After having reached the conclusion that human existence was but "vanity and vexation of spirit," the wise Preacher of Israel thus earnestly addressed the rising generation of his time: "Remember now thy Creator in the day of thy youth, while the evil days come not, nor the years draw nigh, when thou shalt say, I have no pleasure in them; ... when the keepers of the house shall tremble, and the strong men shall bow themselves, and the grinders cease because they are few, and those that look out of the windows be darkened." This vivid portrayal of matter's demise and the inevitable dissolution of the five physical senses, set forth in the body of the discourse, shows how important it is to commence, while there is yet time, to discover the true way of escape from this prison-house of matter.

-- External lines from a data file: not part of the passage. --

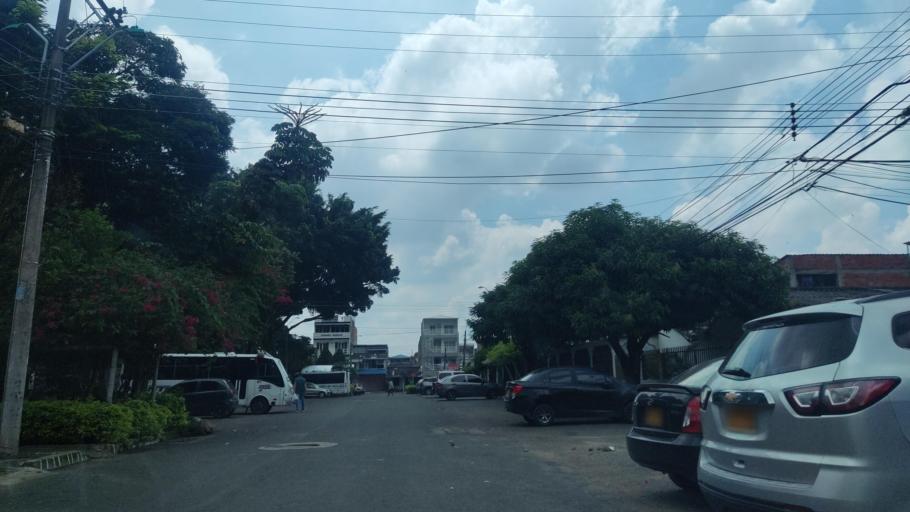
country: CO
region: Valle del Cauca
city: Cali
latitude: 3.4003
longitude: -76.5017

In the congregation of Israel many of the fathers could no doubt remember how, in introducing the young king, David had said, "Solomon my son, whom alone God hath chosen, is yet young and tender, and the work is great: for the palace is not for man, but for the Lord God:" and how, in his public thanksgiving for the prosperity of his own reign, he had declared: "Both riches and honor come of thee, and thou reignest over all; ... But who am I, and what is my people, that we should be able to offer so willingly after this sort? for all things come of thee, and of thine own have we given thee." The books of the Chronicles contain numerous other instances of the fidelity with which both David and Solomon remembered their creator in the days of their youth; yet, on account of their inability to conquer the flesh, both failed in later life to uphold the standard which each had set up.